You have predictable traffic and you're willing to plan the experiment up front.
You want the strictest classical guarantees about false-positive rates.

Frequentist p-values only hold their false-positive guarantee if you look once, at the pre-declared sample size. Peeking every day and stopping when it looks good inflates the real false-positive rate from 5% to 15-20%. If you want to peek, pick Sequential.

When Sequential is the right pick

You want to be able to check the results every day and stop as soon as the signal is there.
Traffic is unpredictable and pre-committing to a duration feels wrong.
You want the classical p-value interpretation but you also want to move fast.
You're running many experiments in parallel and need to make fast ship/kill decisions.

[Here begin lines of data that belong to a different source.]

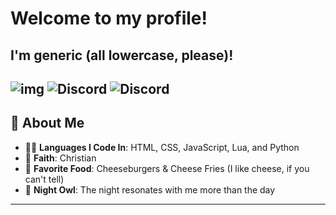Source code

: # Welcome to my profile!
## I'm generic (all lowercase, please)!

![img](https://readme-typing-svg.demolab.com/?font=Fredoka+One&pause=1000&random=false&width=435&lines=fullstack+and+python+dev;malware+stuff;creator+of+colon+three+unblocked+games)
![Discord](https://img.shields.io/badge/Discord-Join-00b0f4?style=for-the-badge&logo=discord&logoColor=white&color=00b0f4)
![Discord](https://komarev.com/ghpvc/?username=xgeneric&style=for-the-badge)
---
## 🌟 About Me
- 🧑‍💻 **Languages I Code In**: HTML, CSS, JavaScript, Lua, and Python
- 📖 **Faith**: Christian
- 🍔 **Favorite Food**: Cheeseburgers & Cheese Fries (I like cheese, if you can't tell)
- 🌌 **Night Owl**: The night resonates with me more than the day
---




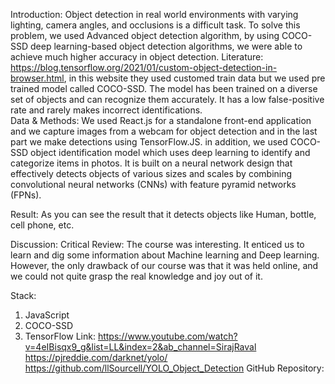 
Introduction:
Object detection in real world environments with varying lighting, camera angles, and occlusions is a difficult task. To solve this problem, we used Advanced object detection algorithm, by using COCO-SSD deep learning-based object detection algorithms, we were able to achieve much higher accuracy in object detection.
Literature: https://blog.tensorflow.org/2021/01/custom-object-detection-in-browser.html, in this website they used customed train data but we used pre trained model called COCO-SSD. The model has been trained on a diverse set of objects and can recognize them accurately. It has a low false-positive rate and rarely makes incorrect identifications.	
Data & Methods:
We used React.js for a standalone front-end application and we capture images from a webcam for object detection and in the last part we make detections using TensorFlow.JS. in addition, we used COCO-SSD object identification model which  uses deep learning to identify and categorize items in photos. It is built on a neural network design that effectively detects objects of various sizes and scales by combining convolutional neural networks (CNNs) with feature pyramid networks (FPNs).

Result:
   As you can see the result that it detects objects like Human, bottle, cell phone, etc.	

 
Discussion:
Critical Review: The course was interesting. It enticed us to learn and dig some information about Machine learning and Deep learning. However, the only drawback of our course was that it was held online, and we could not quite grasp the real knowledge and joy out of it.


Stack:
1)	JavaScript
2)	COCO-SSD
3)	TensorFlow
Link: 
https://www.youtube.com/watch?v=4eIBisqx9_g&list=LL&index=2&ab_channel=SirajRaval
https://pjreddie.com/darknet/yolo/ 
https://github.com/llSourcell/YOLO_Object_Detection 
GitHub Repository:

See the Sequential Engine page for the deeper reference: how always-valid inference works, why intervals are slightly wider than Frequentist, and what the "safe to stop" decision text means in practice.

Side-by-side comparison

Question	Bayesian	Frequentist	Sequential
Safe to peek?	Yes	No	Yes
Requires pre-declared sample size?	Recommended, not required	Yes	Recommended, not required
Reports probability-to-beat-control?	Yes	No	No
Reports p-value?	No	Yes	Yes (always-valid)
Interval style	Credible interval	Confidence interval (Wald)	Confidence sequence
Forgives stopping early?	Yes	No	Yes

Calculator modes

The sample-size calculator has three modes, all engine-aware (see Analysis Defaults for the tab link):

Fixed-horizon — inputs: baseline rate, minimum detectable effect (MDE), α, power, daily traffic. Output: required sample size per variation and estimated duration in days. Use this to plan a new experiment.
Power calculator — inputs: sample size, MDE. Output: achieved power at the end of the experiment. Use this to sanity-check how confident you can be in a null result.
Duration estimator — inputs: daily traffic, MDE. Output: estimated calendar duration. Use this when you care most about the timeline, not the exact sample size.

On Bayesian mode the calculator adds a prior input and reports duration to a target probability-to-beat-control. On Sequential mode it warns that the reported power is a lower bound (Sequential stopping can end the experiment earlier than the fixed-horizon calculation suggests).

At the top of the calculator you pick the measure: Conversion rate uses the classic sample-size formula; Rate uses the delta method; Percentile uses a bootstrap simulation against a historical sample; Composite uses a weighted-variance combination of components. Each measure renders the inputs it actually needs — the calculator never asks you for a baseline rate when you're sizing a percentile.

Can I change the engine mid-flight?

No. Once an experiment or flag rule is running, the engine is locked. Swapping engines during a live experiment is a classic p-hacking hazard — the engine that happens to look best becomes tempting. A vs B blocks it by design.

The Results page does include an Explore under dropdown that lets you re-render a past or present experiment under a different engine for exploratory analysis. The official result — the one in reports, exports, and audit logs — stays locked to the engine you chose at launch. See Comparing engines for how Explore-under and Compare-engines work.